The chemists found a weakness and exploited it in a way the bacteria should have trouble countering, the researchers report in the Dec. 22 issue of Cell Chemical Biology.
Cases of MRSA (Methicillin-Resistant Staphylococcus aureus) are rising and increasingly resistant to common antibiotics. The first-choice treatment for MRSA, trimethoprim-sulfamethoxazole, is relatively safe and inexpensive. But trimethoprim-resistant MRSA has begun to spread around the globe, UConn Today reported.
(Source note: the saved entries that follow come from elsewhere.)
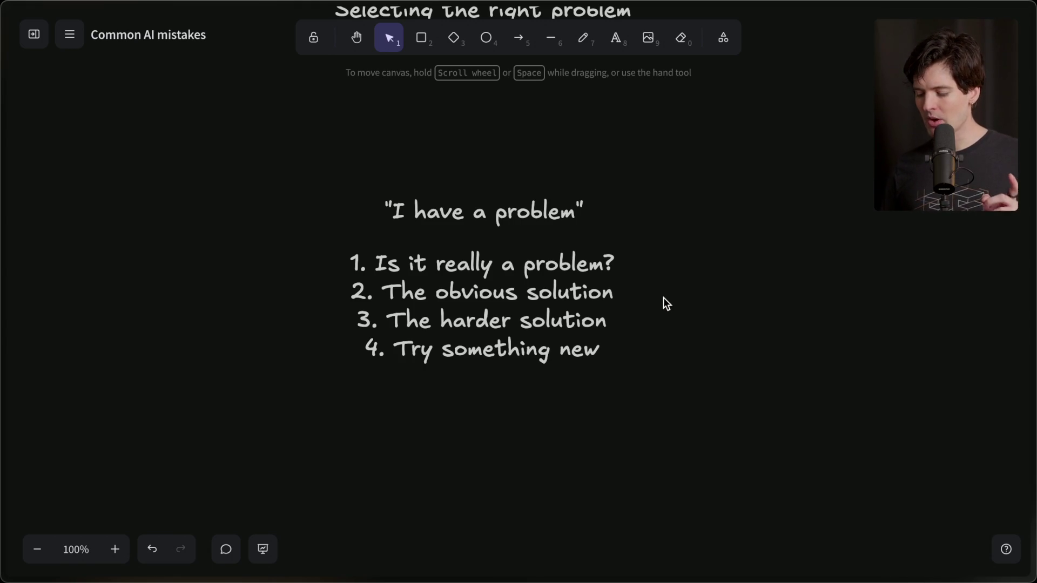
scroll(663, 297, "up", 4)
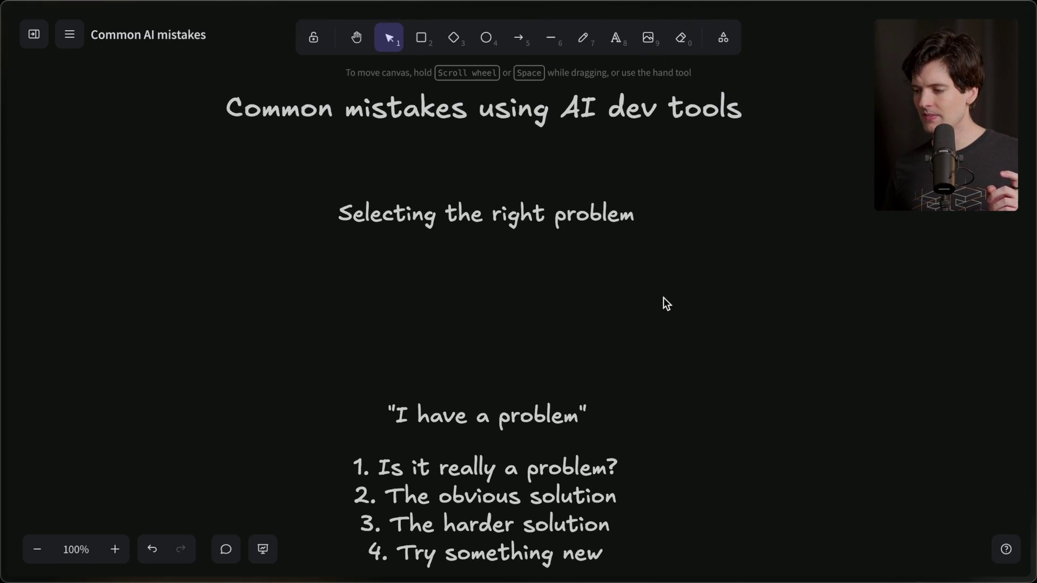
mouse_move(1034, 270)
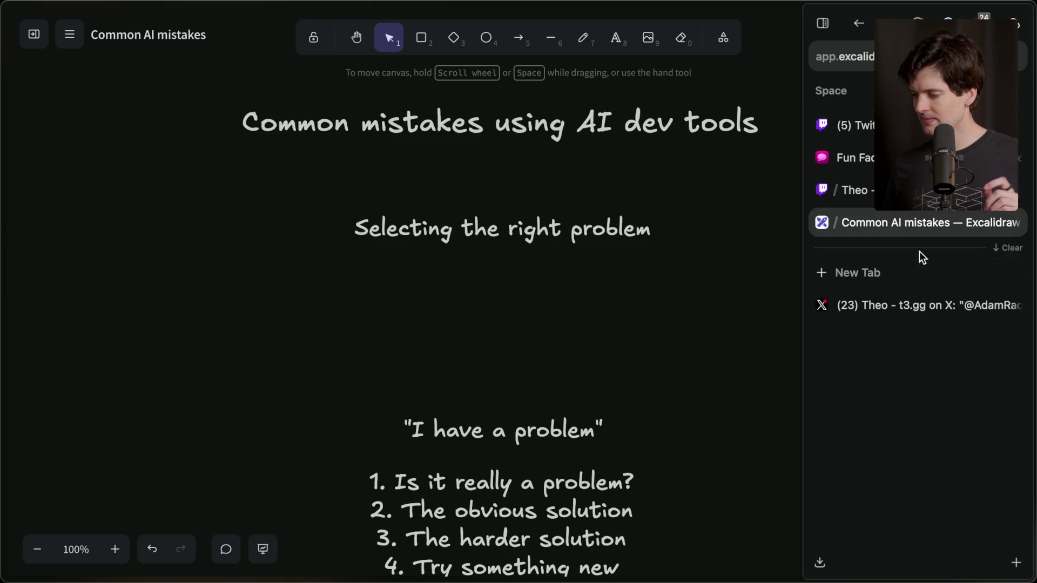
left_click(898, 274)
type("youtube.com/")
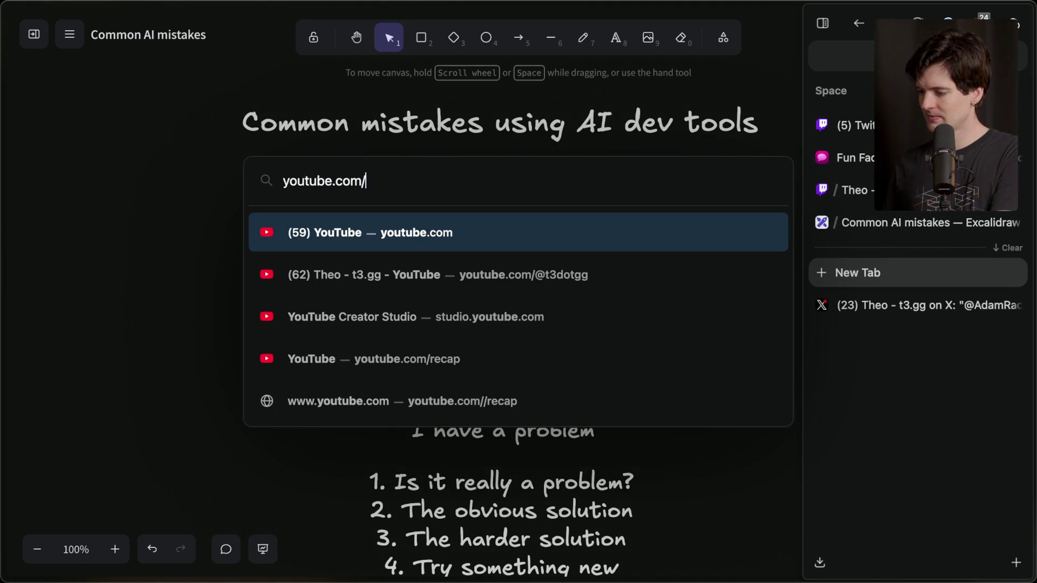
type("@t3dotgg")
key("Return")
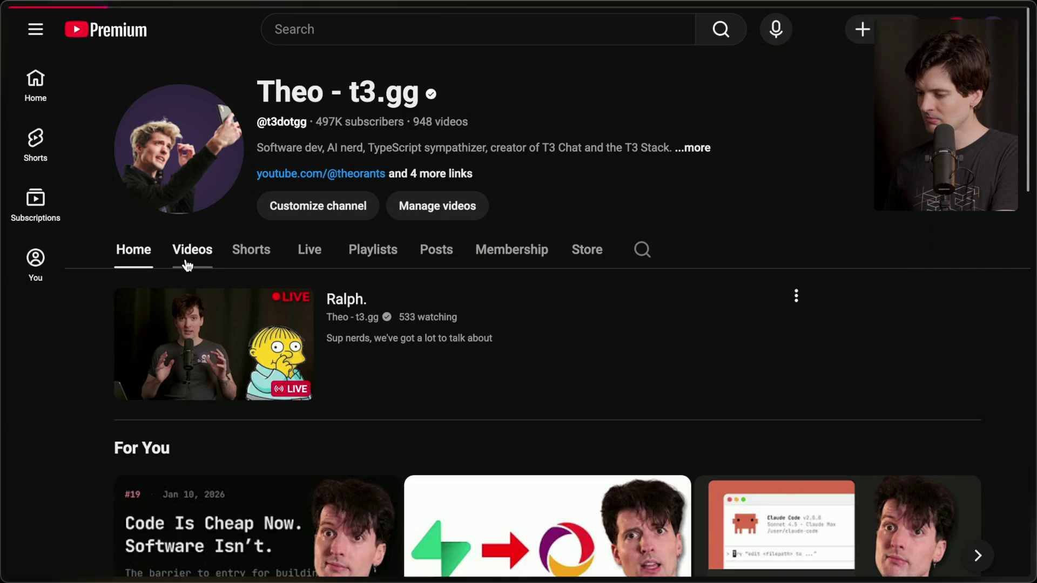
left_click(186, 265)
scroll(434, 286, "down", 3)
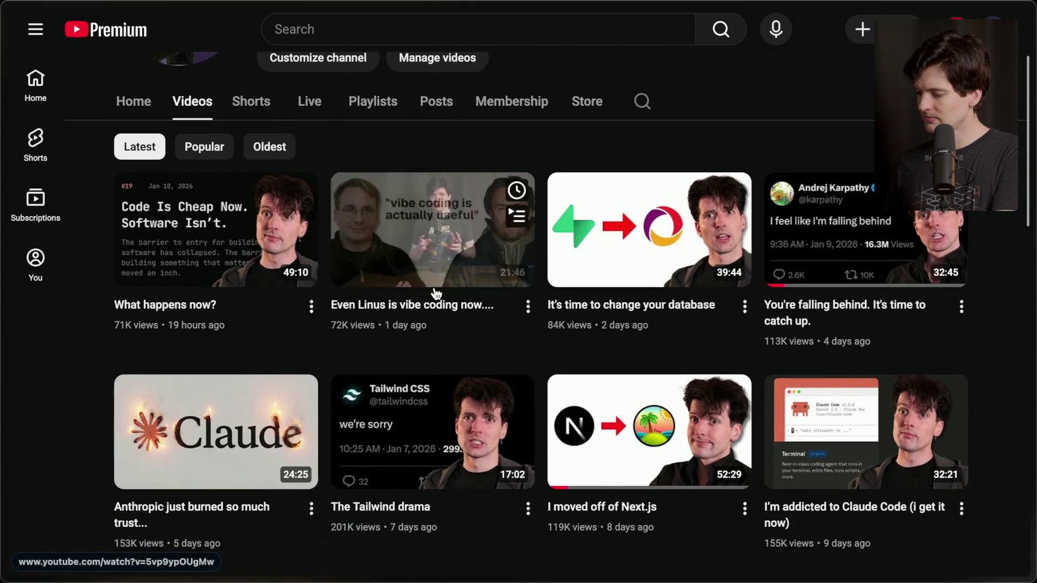
scroll(551, 294, "down", 1)
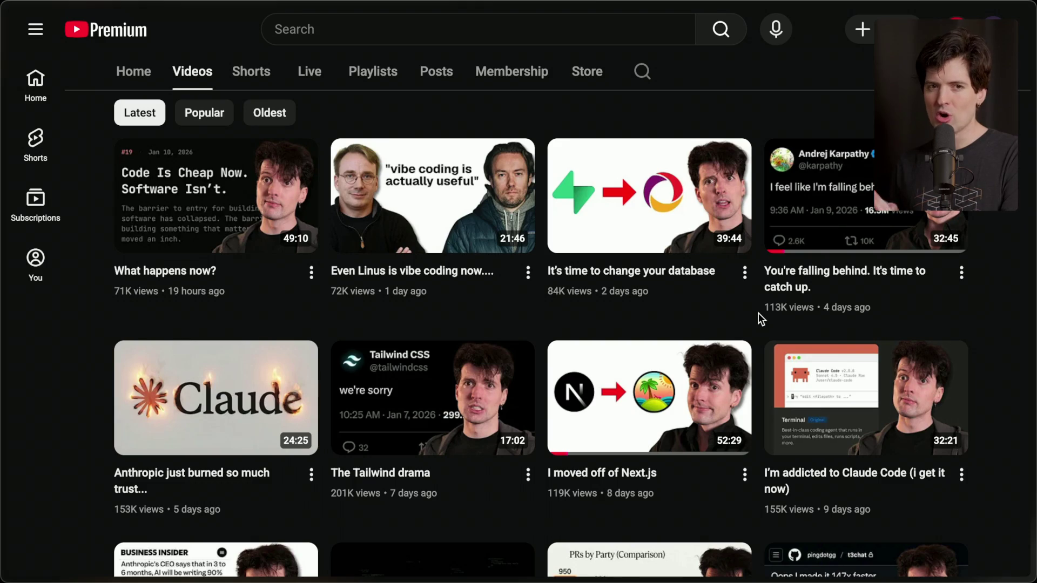
mouse_move(1035, 302)
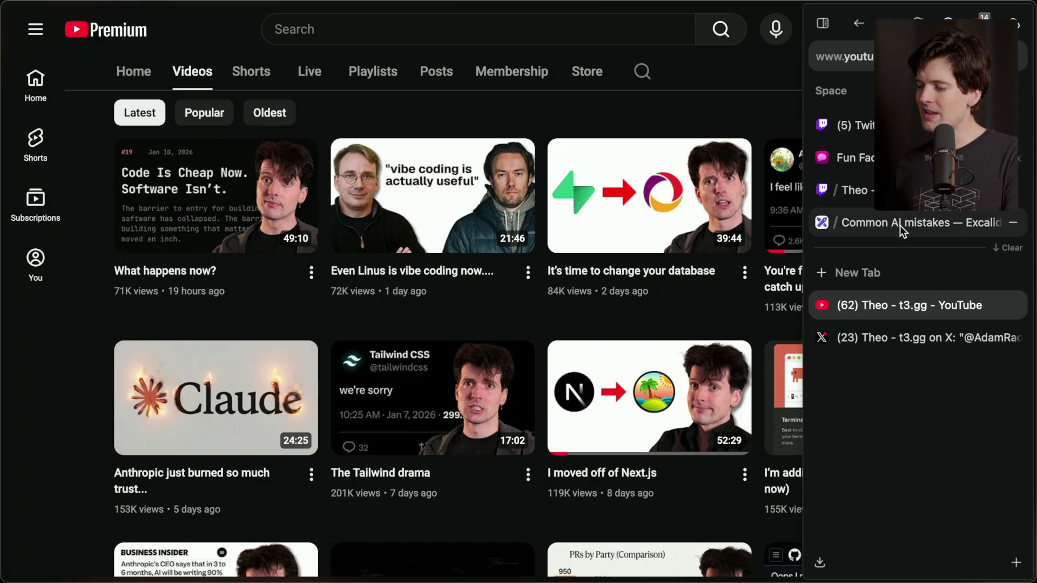
left_click(900, 226)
Medicinal chemists in the School of Pharmacy, including Dennis Wright, the late Amy Anderson and Ph.D. student Stephanie Reeve have worked to develop a drug that will be harder for MRSA to evolve resistance against. They had several candidates in the works when they asked colleagues at UConn Health and Hartford Hospital to start collecting trimethoprim-resistant strains of MRSA as test cases.
The strategic approach the chemists had taken was to target the bacteria’s use of Vitamin B9. Also known as folate, it’s as critical to MRSA bacteria. Trimethoprim is currently the only antibacterial antifolate available, and bacteria have evolved different versions of the folate enzyme that aren’t impaired by it.
But Anderson, Wright, and Reeve thought they should be able to make other, better antifolates. They analyzed the molecular structure of the enzyme they were up against, and how it needed to interact with other molecules to do its job. Only by understanding its form and function could they foil versions of the enzyme they’d never seen before, Wright said.
Armed with their knowledge, they designed new antifolates. These drugs are crafted to bind the enzyme in such a way that if the enzyme changes enough to evade them, it won’t be able to do its job with vitamin B9, either. That will hopefully make it harder for bacteria to evolve resistance. The drugs’ success against the trimethoprim-resistant strains of MRSA sampled so far bodes well, UConn Today said.